Prompt A:
Gather each line of the records that contains the string "category", treating uppercase and lowercase as different.

Document excerpt:
Written By: Vishrut Kinikar
Infinity, in the minds of the common man, has been thought of as the “final number” in a seemingly unending set of whole numbers. The common-sense notion of the everyday man also, without any logical or mathematical premise, assumes the integers and the fractions between them have a fixed value and there are no numbers quantitatively greater that the aforementioned set. However, the principle of reality that science has unearthed over millennia is that nothing is ever what it seems to be on the surface, and that our common assumptions of the world around are almost never scientifically accurate. This has been summed up in the following passage from the book “Hyperspace: A Scientific Odyssey Through Parallel Universes, Time Warps, and the 10th Dimension” written by Michio Kaku:
“If all our common-sense notions about the universe were correct, then science would have solved the secrets of the universe thousands of years ago. The purpose of science is to peel back the layer of the appearance of the objects to reveal their underlying nature. In fact, if appearance and essence were the same thing, there would be no need for science.”

Prompt B:
Write the next part of the passage on infinity and common-sense notions, starting after its final sentence.

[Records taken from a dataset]
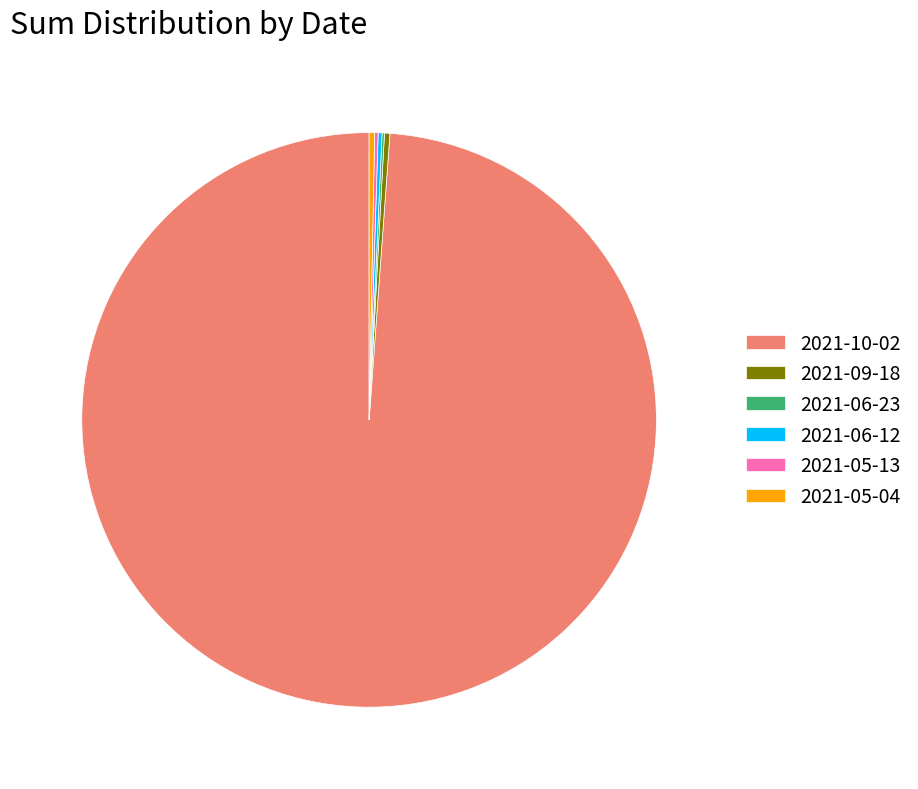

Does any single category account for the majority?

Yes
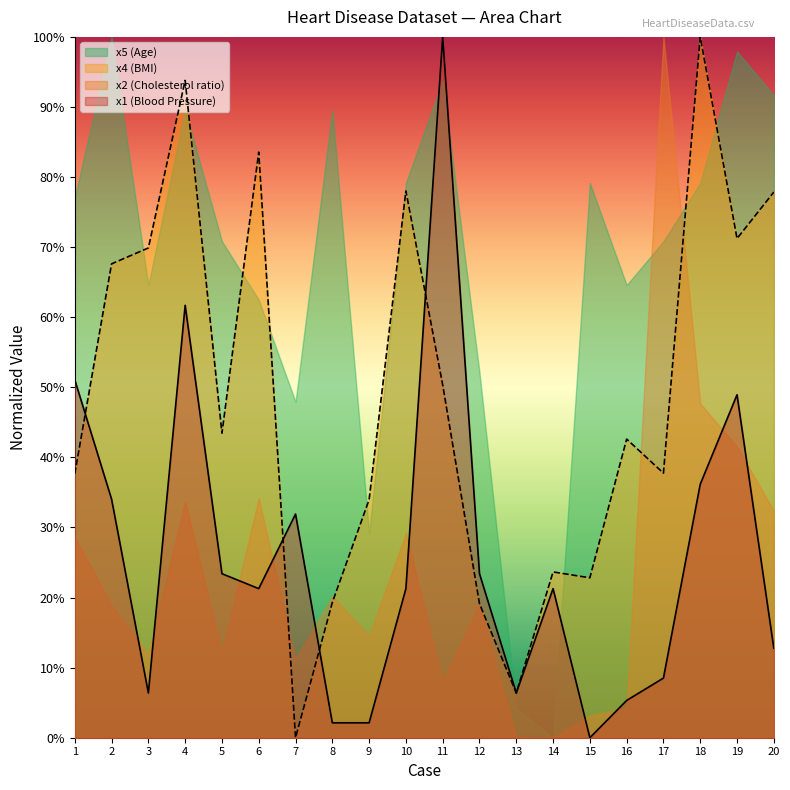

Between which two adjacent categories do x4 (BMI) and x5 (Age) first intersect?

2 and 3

Task result A:
Does any single category account for the majority?

Task result B:
Given this principle in mind, we can now explore the numbers greater than infinity.
This study of the infinite forms a topic of set theory, the abecedarian concepts of which were known in the West since the era of Aristotle, but was refined and improved upon by German mathematician Georg Cantor.
The 1845-born mathematician had spent the most substantial part of his mathematical career in Halle, Germany, where he laid the foundation for the formulation and acceptance of set theory into the mathematical academia in the West. During his time at Halle, Cantor had published his paper “Ueber eine Eigenschaft des Inbegriffes aller reellen algebraischen Zahlen” meaning “On a Property of the Collection of All Real Algebraic Numbers“. This research paper laid in front of the German mathematical academia at Halle that, without an iota of doubt, there exist infinities greater than the amount of whole numbers (which tends to be the common-sense notion for infinity). He propounded that certain infinite sets contain more elements than other infinite sets. In fact, Cantor proved that the amount of real numbers is greater than the amount of natural numbers. Real numbers are those numbers for x which are satisfy the equation y = x2 for y≥0. Real numbers can also be thought of in a less abstruse and more simplistic way, as every single number (including decimals) which exists. Natural numbers are those numbers used for counting, such as 1, 2, 3, 4, 5, etc.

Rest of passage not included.